Harare — La prudence prévalait hier, au lendemain de la conclusion d'un accord de gouvernement d'union au Zimbabwe entre Robert Mugabe, le président qui exerce un pouvoir sans partage depuis 1980, et Morgan Tsvangirai, son ennemi politique. Eldred Masunungure, chercheur à l'Université du Zimbabwe, résume ainsi le sentiment général: «C'est vraiment une évolution positive, qui pourrait sortir le Zimbabwe d'une crise endémique.»
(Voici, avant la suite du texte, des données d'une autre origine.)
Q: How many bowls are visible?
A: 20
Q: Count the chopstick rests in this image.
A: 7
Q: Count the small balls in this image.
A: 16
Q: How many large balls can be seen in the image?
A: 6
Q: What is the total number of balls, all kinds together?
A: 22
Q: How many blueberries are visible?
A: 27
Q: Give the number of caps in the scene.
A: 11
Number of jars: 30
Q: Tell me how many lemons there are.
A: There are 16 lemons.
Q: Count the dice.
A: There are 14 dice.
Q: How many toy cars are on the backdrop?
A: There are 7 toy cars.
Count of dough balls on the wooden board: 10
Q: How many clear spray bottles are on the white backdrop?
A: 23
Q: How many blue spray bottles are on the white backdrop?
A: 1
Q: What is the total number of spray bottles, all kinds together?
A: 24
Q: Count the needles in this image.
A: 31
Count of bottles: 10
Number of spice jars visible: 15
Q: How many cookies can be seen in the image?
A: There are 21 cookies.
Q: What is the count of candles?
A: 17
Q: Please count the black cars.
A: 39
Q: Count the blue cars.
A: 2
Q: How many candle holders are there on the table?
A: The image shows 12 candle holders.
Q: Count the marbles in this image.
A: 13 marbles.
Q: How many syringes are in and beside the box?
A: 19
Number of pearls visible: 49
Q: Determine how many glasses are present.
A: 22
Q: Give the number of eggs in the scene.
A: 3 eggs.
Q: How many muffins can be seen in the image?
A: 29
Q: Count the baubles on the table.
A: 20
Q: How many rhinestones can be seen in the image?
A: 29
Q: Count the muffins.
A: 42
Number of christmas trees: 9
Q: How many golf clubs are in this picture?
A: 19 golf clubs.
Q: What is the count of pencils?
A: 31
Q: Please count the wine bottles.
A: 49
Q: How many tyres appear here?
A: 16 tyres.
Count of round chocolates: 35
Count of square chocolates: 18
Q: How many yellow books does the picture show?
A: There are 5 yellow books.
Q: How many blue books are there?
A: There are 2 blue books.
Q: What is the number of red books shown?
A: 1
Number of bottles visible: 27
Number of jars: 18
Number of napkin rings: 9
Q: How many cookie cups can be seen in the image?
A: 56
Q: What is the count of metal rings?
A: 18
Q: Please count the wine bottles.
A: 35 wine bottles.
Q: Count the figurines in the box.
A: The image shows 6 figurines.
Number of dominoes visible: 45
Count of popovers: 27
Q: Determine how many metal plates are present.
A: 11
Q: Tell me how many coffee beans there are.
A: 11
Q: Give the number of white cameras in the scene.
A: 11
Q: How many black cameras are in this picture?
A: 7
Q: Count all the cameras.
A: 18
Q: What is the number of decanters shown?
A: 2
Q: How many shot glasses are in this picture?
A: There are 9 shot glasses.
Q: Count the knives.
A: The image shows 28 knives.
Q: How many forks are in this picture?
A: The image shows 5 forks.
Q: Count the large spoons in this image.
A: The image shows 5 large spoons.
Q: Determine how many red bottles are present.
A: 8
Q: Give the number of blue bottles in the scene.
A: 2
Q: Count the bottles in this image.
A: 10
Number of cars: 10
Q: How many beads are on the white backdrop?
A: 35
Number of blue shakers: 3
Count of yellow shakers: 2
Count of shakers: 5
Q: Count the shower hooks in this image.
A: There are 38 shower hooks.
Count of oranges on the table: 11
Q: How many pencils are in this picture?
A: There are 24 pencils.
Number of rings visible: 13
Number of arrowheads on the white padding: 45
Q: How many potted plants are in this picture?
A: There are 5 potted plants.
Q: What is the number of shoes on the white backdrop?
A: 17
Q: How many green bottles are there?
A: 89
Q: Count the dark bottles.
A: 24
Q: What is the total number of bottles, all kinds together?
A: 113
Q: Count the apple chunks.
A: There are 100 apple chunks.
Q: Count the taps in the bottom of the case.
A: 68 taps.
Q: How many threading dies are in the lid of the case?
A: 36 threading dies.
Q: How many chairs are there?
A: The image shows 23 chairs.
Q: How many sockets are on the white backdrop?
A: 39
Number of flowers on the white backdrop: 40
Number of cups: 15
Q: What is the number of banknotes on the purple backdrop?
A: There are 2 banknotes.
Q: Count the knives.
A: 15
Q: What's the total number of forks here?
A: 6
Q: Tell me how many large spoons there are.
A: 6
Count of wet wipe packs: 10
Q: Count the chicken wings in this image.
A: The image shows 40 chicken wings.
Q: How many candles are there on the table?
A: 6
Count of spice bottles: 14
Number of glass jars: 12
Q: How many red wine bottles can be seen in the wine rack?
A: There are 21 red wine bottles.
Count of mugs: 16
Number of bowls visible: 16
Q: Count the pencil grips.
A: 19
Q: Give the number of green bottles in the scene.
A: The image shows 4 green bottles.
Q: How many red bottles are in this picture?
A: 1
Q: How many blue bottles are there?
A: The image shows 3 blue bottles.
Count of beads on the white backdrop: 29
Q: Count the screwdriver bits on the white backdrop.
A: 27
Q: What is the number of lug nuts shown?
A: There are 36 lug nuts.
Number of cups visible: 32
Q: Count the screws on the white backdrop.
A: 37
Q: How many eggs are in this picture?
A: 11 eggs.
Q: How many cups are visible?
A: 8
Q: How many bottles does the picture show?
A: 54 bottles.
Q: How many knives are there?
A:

La conclusion d'un accord «brise le cercle vicieux, mais je préfère éviter toute célébration prématurée. Nous avons affaire à des intérêts et à des hostilités profondément enracinées», a souligné l'analyste. L'Union européenne a fait part de la même prudence, saluant «ce pas important», mais elle attend d'en savoir plus sur son contenu avant de réexaminer éventuellement ses sanctions. Selon Louis Michel, commissaire européen au Développement, le chef de l'opposition lui a dit être «satisfait» de l'accord. La Grande-Bretagne a réagi prudemment, David Miliband, ministre des affaires étrangères, affirmant dans un communiqué que «le peuple zimbabwéen méritait un accord démocratique durable qui apporte les réformes, la reprise économique et la stabilité».